If you’re already retired or planning to in just a few years, I'm sure you're excited about this phase of your life.
However, for most retirees to enjoy retirement fully will depend, at least partially, on the resources you can draw from your investment portfolio.
So it's always a good time to ask yourself if you’re comfortable with your portfolio’s risk level.
Your relationship with risk can change noticeably over time.
When you started saving for retirement, you may have been willing to take on more investment risk, which translated into a relatively high percentage of stocks and stock-based mutual funds in your investment portfolio.
As you know, stocks offer the potential for greater returns than other assets – such as bonds and certificates of deposit – but they are also typically more volatile and carry more risk.
But when you were many decades away from retirement, you had sufficient time to recover from market fluctuations. Of course, there are no guarantees – it’s possible that some stocks will lose value and never regain it.
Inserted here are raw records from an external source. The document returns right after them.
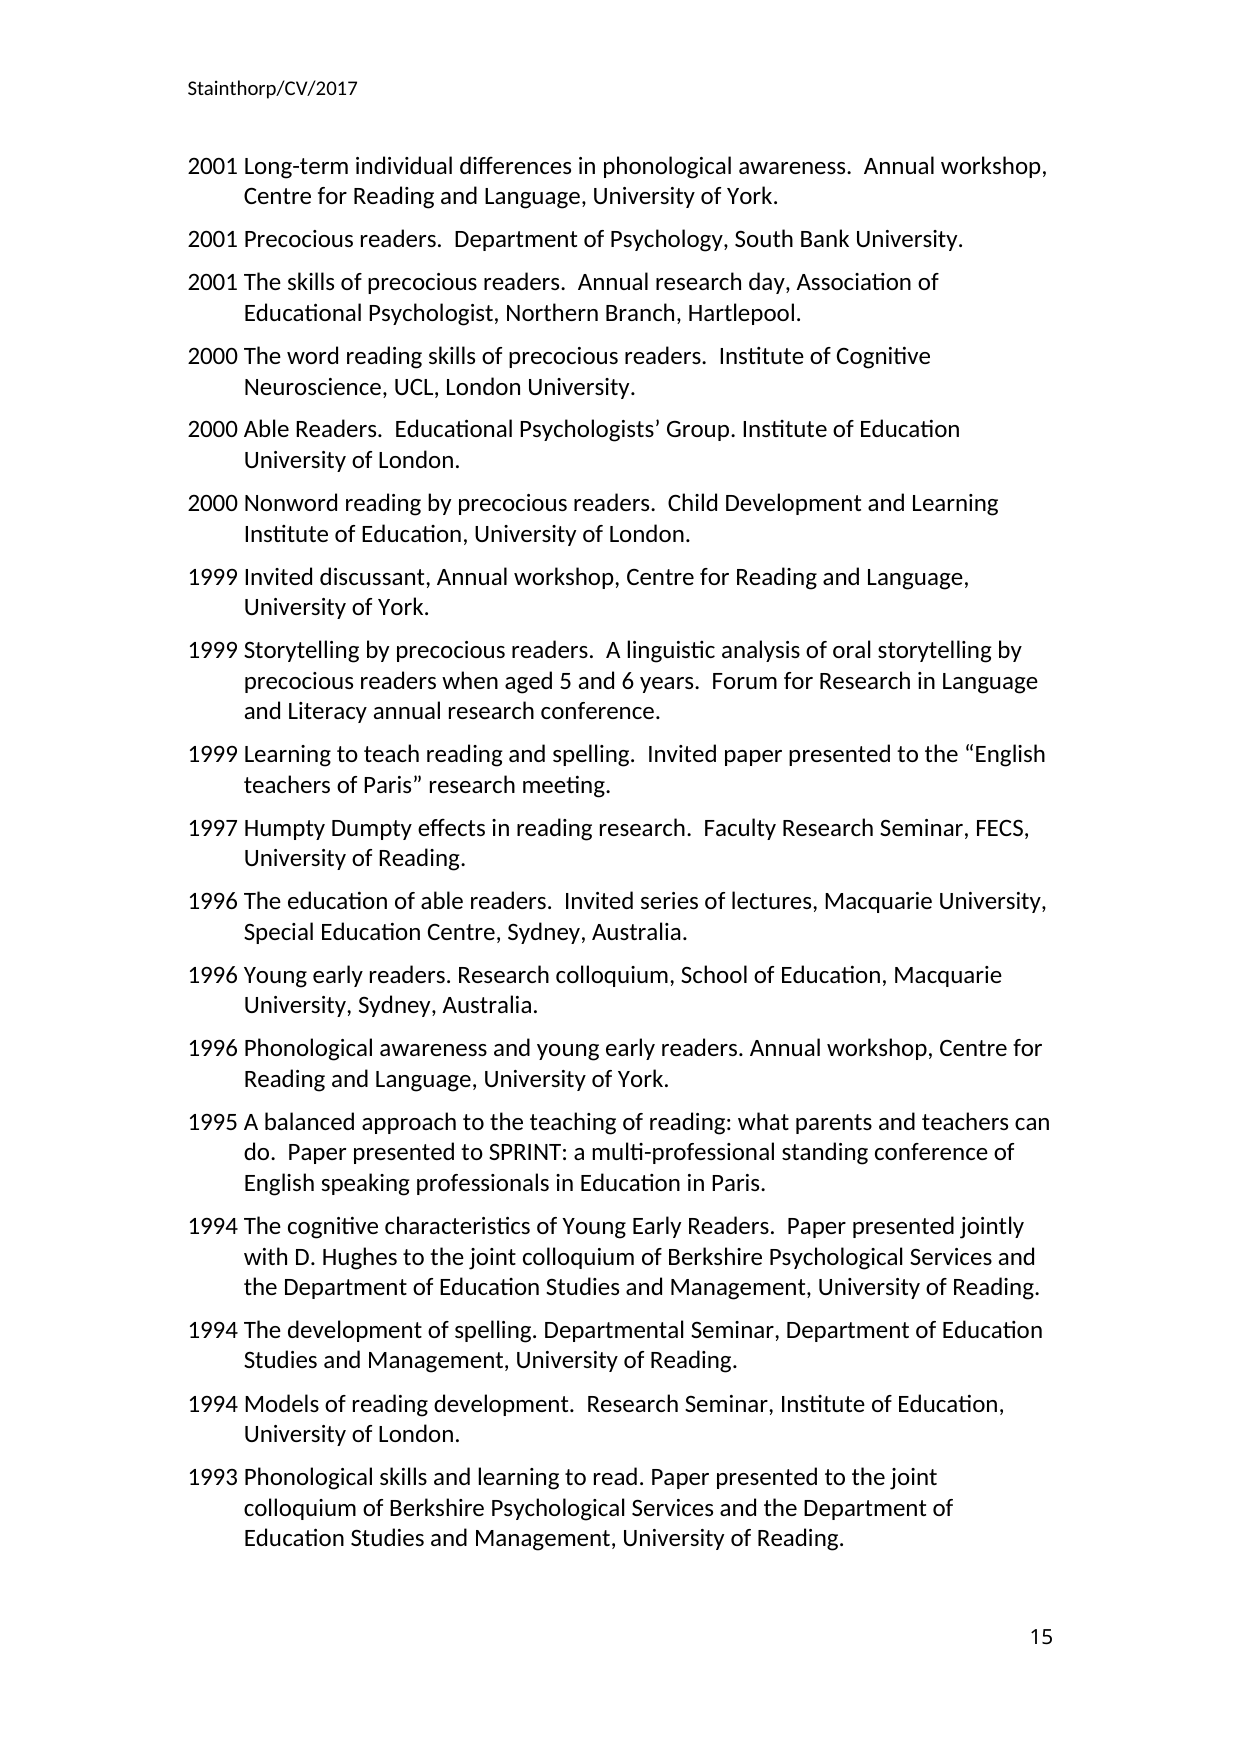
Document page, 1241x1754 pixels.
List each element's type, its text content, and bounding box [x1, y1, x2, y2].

text 2000 Able Readers. Educational Psychologists’ Group. Institute of Education University of London. [187, 414, 1053, 475]
text 1996 The education of able readers. Invited series of lectures, Macquarie University, Special Education Centre, Sydney, Australia. [187, 885, 1053, 946]
text 1995 A balanced approach to the teaching of reading: what parents and teachers can do. Paper presented to SPRINT: a multi-professional standing conference of English speaking professionals in Education in Paris. [187, 1106, 1053, 1198]
text 1997 Humpty Dumpty effects in reading research. Faculty Research Seminar, FECS, University of Reading. [187, 812, 1053, 873]
text 1999 Learning to teach reading and spelling. Invited paper presented to the “English teachers of Paris” research meeting. [187, 738, 1053, 799]
text 1999 Invited discussant, Annual workshop, Centre for Reading and Language, University of York. [187, 561, 1053, 622]
text 1996 Phonological awareness and young early readers. Annual workshop, Centre for Reading and Language, University of York. [187, 1032, 1053, 1093]
text 1996 Young early readers. Research colloquium, School of Education, Macquarie University, Sydney, Australia. [187, 959, 1053, 1020]
text 2000 The word reading skills of precocious readers. Institute of Cognitive Neuroscience, UCL, London University. [187, 340, 1053, 401]
text 2000 Nonword reading by precocious readers. Child Development and Learning Institute of Education, University of London. [187, 487, 1053, 548]
text 2001 The skills of precocious readers. Annual research day, Association of Educational Psychologist, Northern Branch, Hartlepool. [187, 267, 1053, 328]
text 2001 Long-term individual differences in phonological awareness. Annual workshop, Centre for Reading and Language, University of York. [187, 150, 1053, 211]
text 1994 The development of spelling. Departmental Seminar, Department of Education Studies and Management, University of Reading. [187, 1314, 1053, 1375]
text 1994 Models of reading development. Research Seminar, Institute of Education, University of London. [187, 1388, 1053, 1449]
text 1999 Storytelling by precocious readers. A linguistic analysis of oral storytelling by precocious readers when aged 5 and 6 years. Forum for Research in Language and Literacy annual research conference. [187, 634, 1053, 726]
text 1994 The cognitive characteristics of Young Early Readers. Paper presented jointly with D. Hughes to the joint colloquium of Berkshire Psychological Services and the Department of Education Studies and Management, University of Reading. [187, 1210, 1053, 1302]
text 2001 Precocious readers. Department of Psychology, South Bank University. [187, 223, 1053, 254]
text 1993 Phonological skills and learning to read. Paper presented to the joint colloquium of Berkshire Psychological Services and the Department of Education Studies and Management, University of Reading. [187, 1461, 1053, 1553]
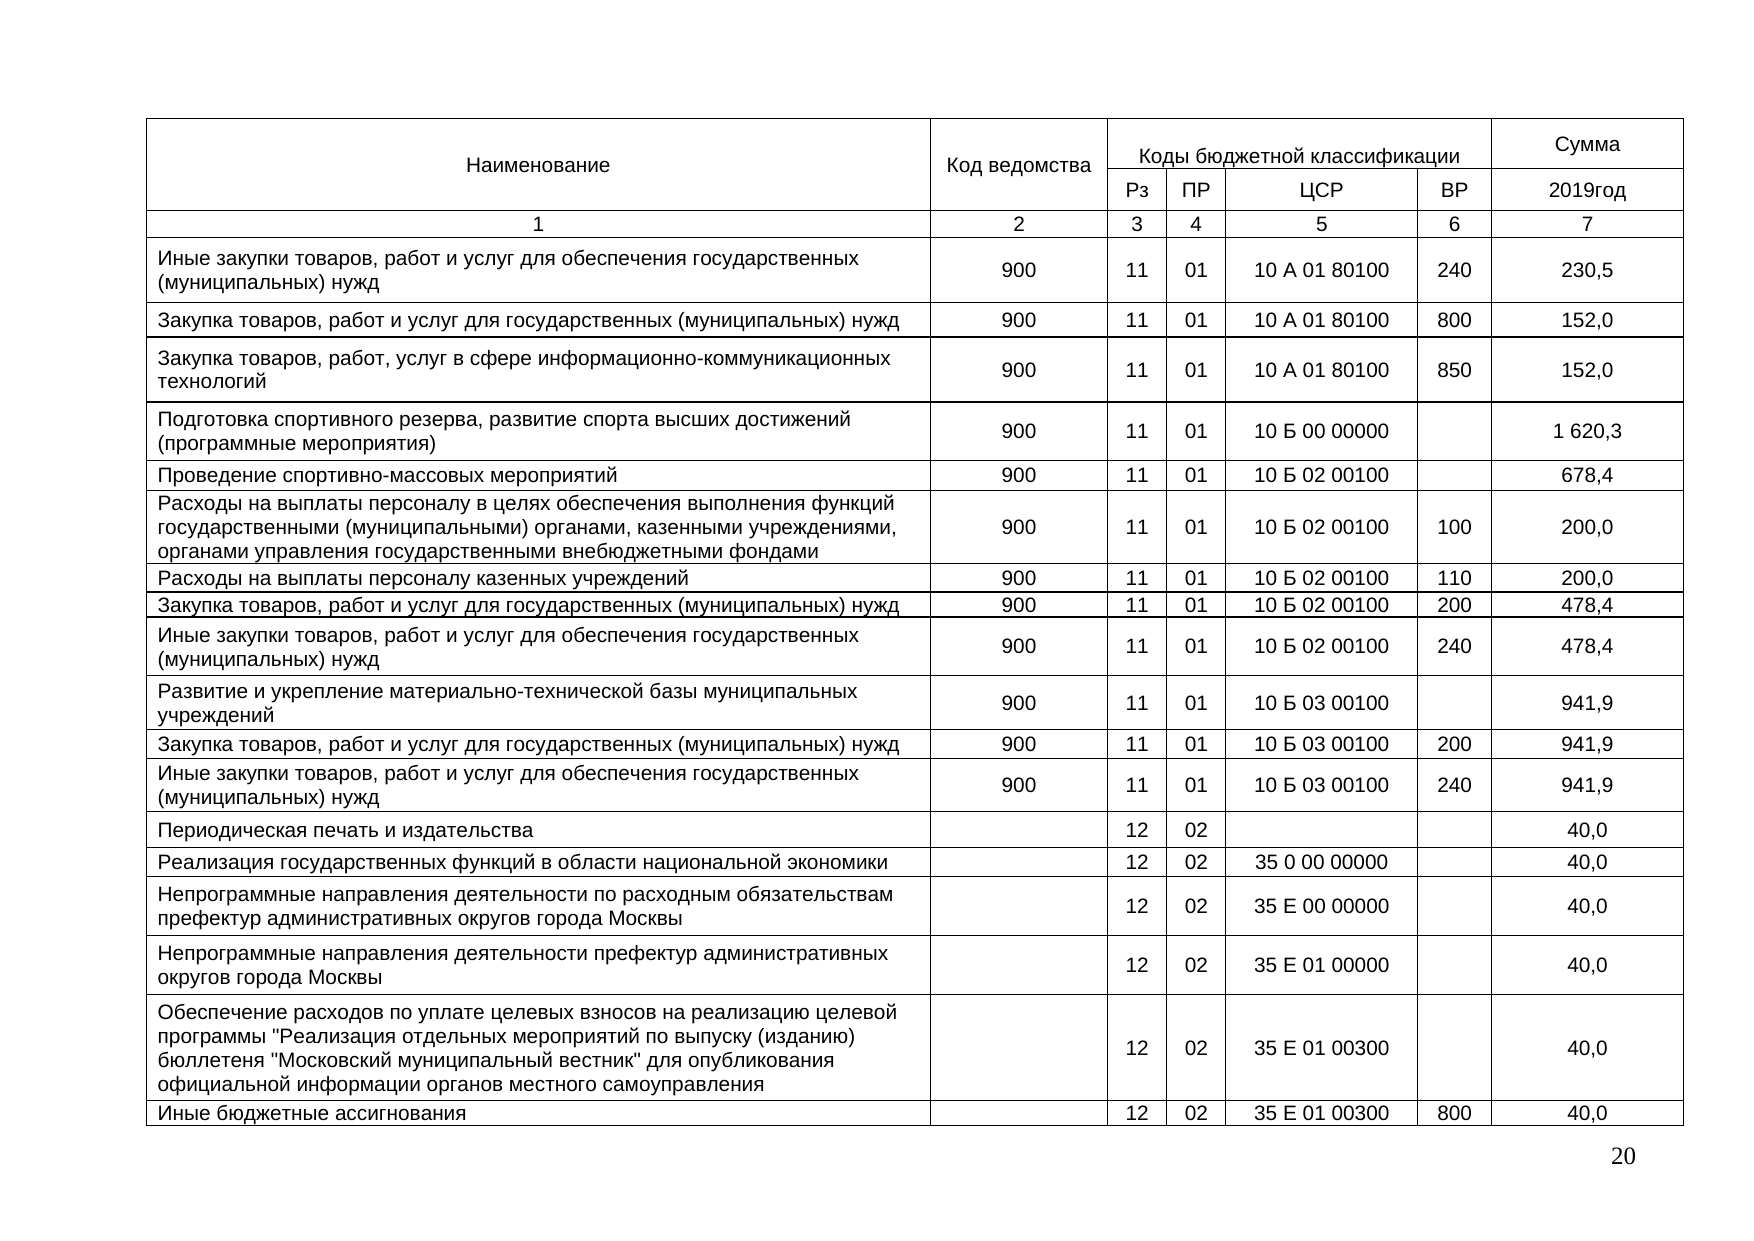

Now, fast forward to where you are now.
Even at this stage of your life – and, in fact, throughout your retirement – you will need some growth-oriented investments to help stay ahead of inflation.
Over time, even a low inflation rate, such as we’ve had the past several years, can erode your purchasing power.
So, the issue isn’t this: “Should I get rid of all my risk?”
You shouldn’t – and, in fact, you couldn’t, because all investments, even the ones considered most “conservative,” contain some type of risk, even if it isn’t the risk of loss of principal.
For instance, some investments run the risk of not keeping up with inflation.
Instead, ask yourself these questions: “How much risk should I take within my portfolio?” “How much risk do I actually need to achieve my goals in retirement?”
Of course, there are no one-size-fits-all answers.
We would recommend working with a financial advisor to manage your investment portfolio to ensure it’s always positioned to provide you with the income you’ll need in your retirement years and positioned properly to align with your personal comfort level with risk.
You might have initially based your financial strategy on a specific type of retirement lifestyle, but now that you’re in or nearing retirement, perhaps you’ve changed your mind.
Your anticipated new lifestyle might require either more or less income than you had originally projected – and if that’s the case, you may need to adjust the risk level in your portfolio or make other adjustments.
For example, suppose you had initially envisioned a rather quiet retirement, sticking around your home, volunteering and spending time with your grandchildren.
But in recent years – and especially since the confinement many of us have felt during the COVID-19 pandemic – you may have thought that you’d now like to travel extensively.
To achieve this goal, which will likely cost more than your original one, you may have to work longer, or invest more each year until you retire, or seek a higher return on your investments – which means accepting more risk.
As you can see, managing risk is a balancing act – and you may need to make some tough choices.
A good financial advisor can help you with those choices and always be aware of how much risk you're comfortable taking, and how much risk you may need to take to reach your goals in order to develop a tailored strategy that aligns with your objectives through all phases of retirement.